# [Exercise description]
Retype exactly the lines of the material below, from the one containing "thumb cmc: (899, 990)" through the last, with both ends kept.
⟨
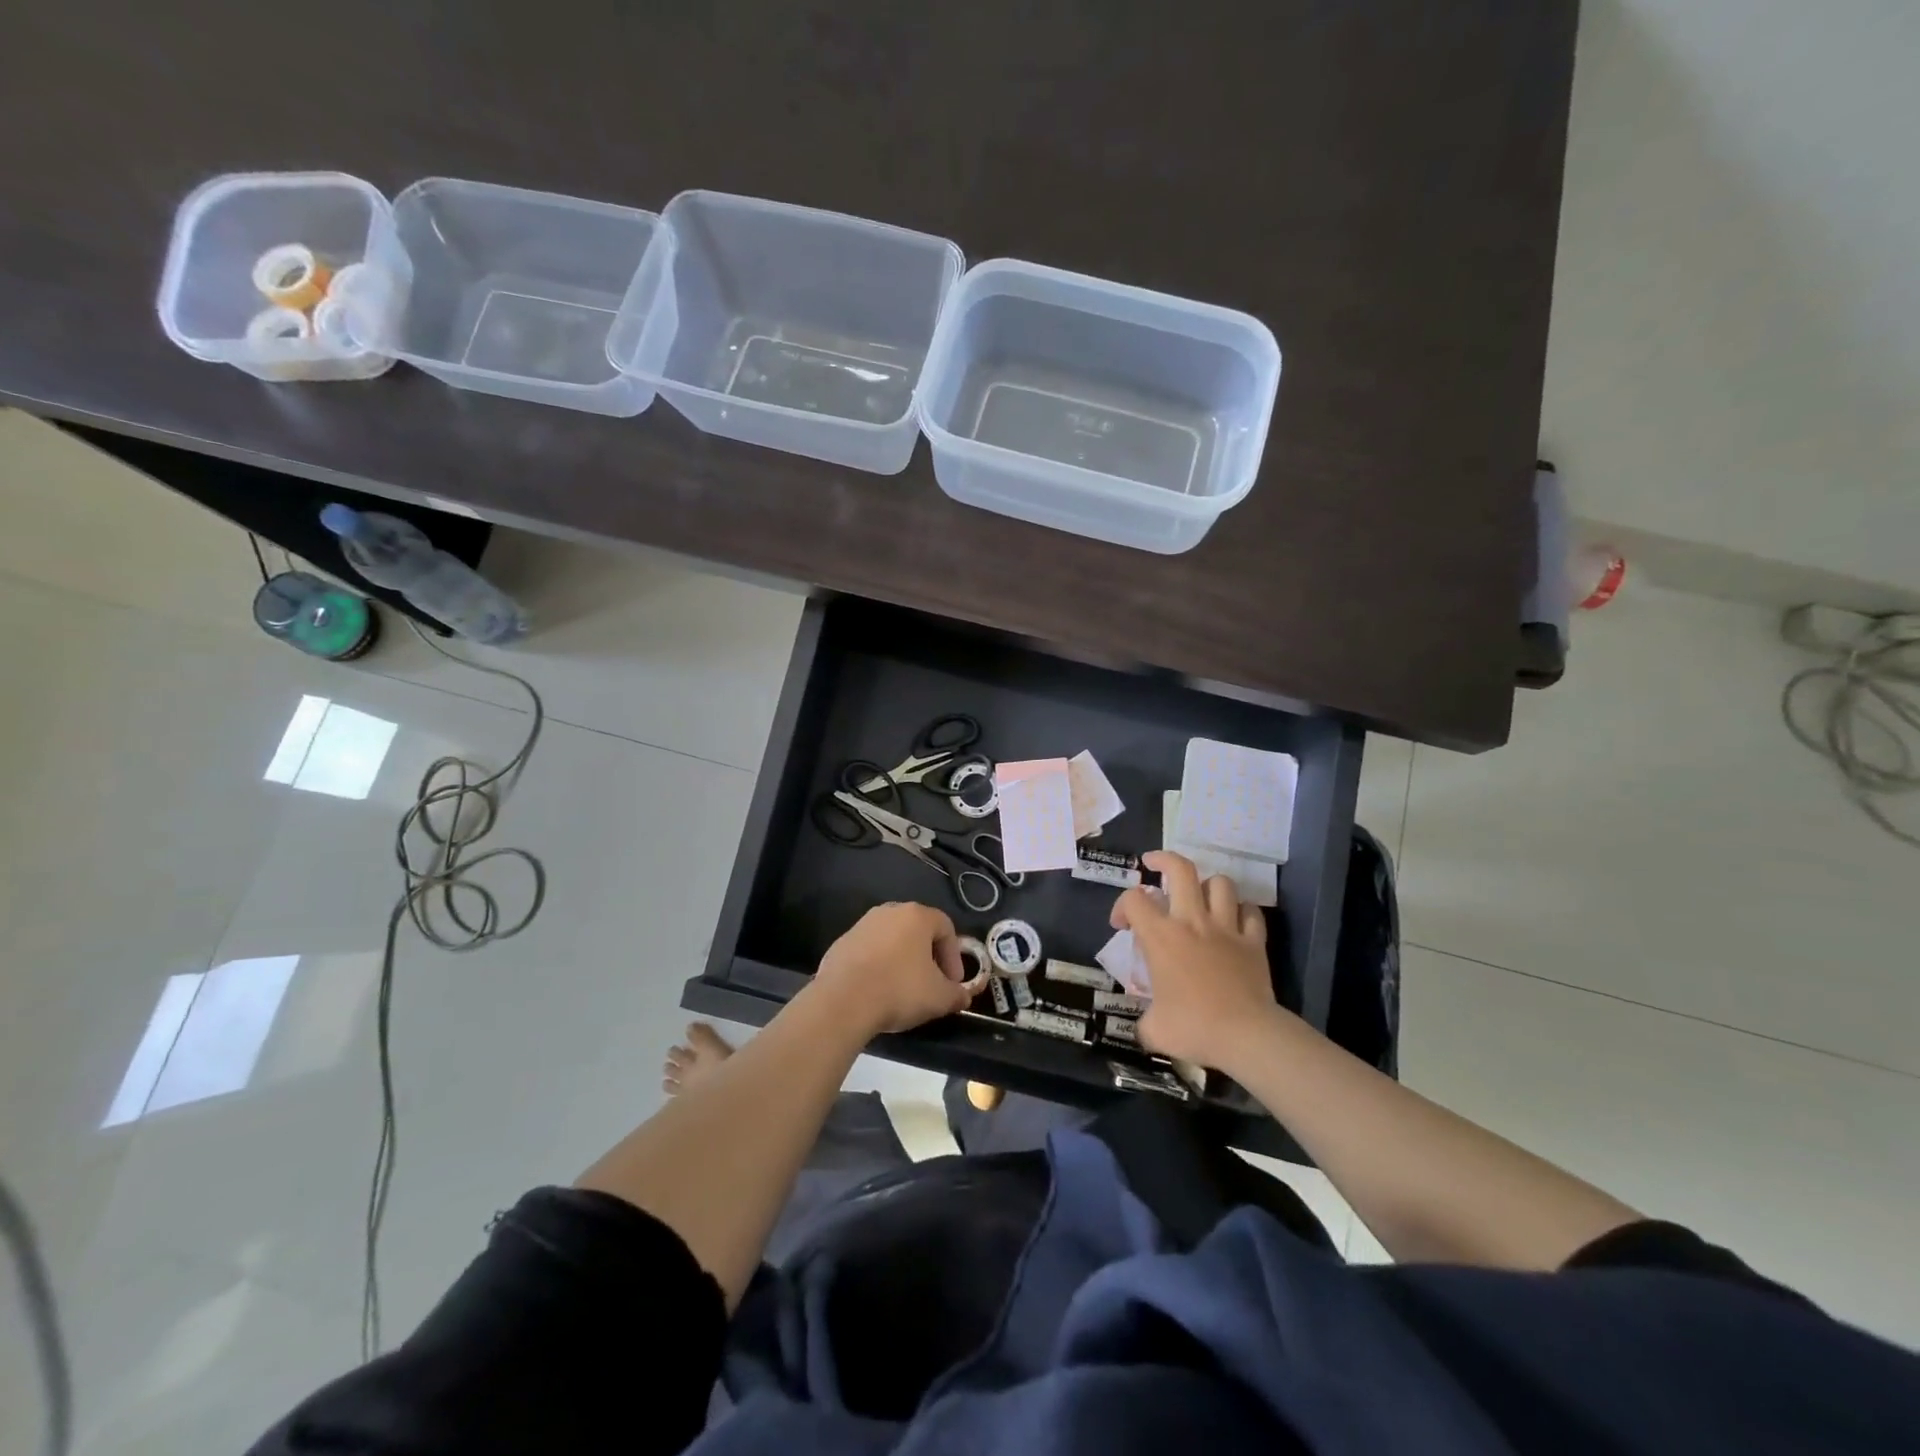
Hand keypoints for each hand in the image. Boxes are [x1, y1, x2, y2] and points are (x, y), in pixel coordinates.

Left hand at [812, 902, 986, 1037]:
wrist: (843, 1001)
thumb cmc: (899, 990)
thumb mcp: (940, 998)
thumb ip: (957, 994)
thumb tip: (962, 996)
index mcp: (916, 916)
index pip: (946, 928)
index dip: (954, 956)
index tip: (953, 983)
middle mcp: (889, 912)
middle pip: (917, 931)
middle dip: (928, 957)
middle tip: (931, 983)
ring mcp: (862, 925)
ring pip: (891, 940)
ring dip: (902, 960)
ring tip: (903, 989)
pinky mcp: (841, 943)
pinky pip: (868, 952)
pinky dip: (877, 966)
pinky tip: (877, 990)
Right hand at [1112, 852, 1288, 1070]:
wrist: (1246, 1035)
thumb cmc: (1194, 1028)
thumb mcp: (1154, 1030)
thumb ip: (1144, 1020)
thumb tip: (1145, 1025)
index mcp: (1161, 937)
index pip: (1133, 900)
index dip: (1121, 906)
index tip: (1122, 925)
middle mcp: (1192, 922)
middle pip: (1180, 869)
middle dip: (1163, 859)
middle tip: (1153, 864)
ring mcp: (1226, 928)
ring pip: (1219, 883)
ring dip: (1207, 885)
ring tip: (1199, 895)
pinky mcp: (1254, 941)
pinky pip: (1251, 912)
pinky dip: (1242, 911)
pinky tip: (1235, 920)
⟩
# [Expected output]
thumb cmc: (899, 990)
thumb mcp: (940, 998)
thumb ip: (957, 994)
thumb tip: (962, 996)
index mcp: (916, 916)
index pip: (946, 928)
index dip: (954, 956)
index tip: (953, 983)
middle mcp: (889, 912)
middle pip: (917, 931)
middle dip: (928, 957)
middle tip: (931, 983)
ring mcp: (862, 925)
ring pip: (891, 940)
ring dip: (902, 960)
ring tip: (903, 989)
pinky mcp: (841, 943)
pinky pip: (868, 952)
pinky dip: (877, 966)
pinky tip: (877, 990)
Right hand at [1112, 852, 1288, 1070]:
wrist: (1246, 1035)
thumb cmc: (1194, 1028)
thumb mcp: (1154, 1030)
thumb ip: (1144, 1020)
thumb tip: (1145, 1025)
index mcp: (1161, 937)
index pip: (1133, 900)
index dip: (1121, 906)
index tip: (1122, 925)
middle mcp: (1192, 922)
middle pip: (1180, 869)
middle dip: (1163, 859)
middle tip: (1153, 864)
ring mcp: (1226, 928)
ring pip: (1219, 883)
ring dip: (1207, 885)
ring tip: (1199, 895)
pinky mcp: (1254, 941)
pinky pip: (1251, 912)
pinky dip: (1242, 911)
pinky tip: (1235, 920)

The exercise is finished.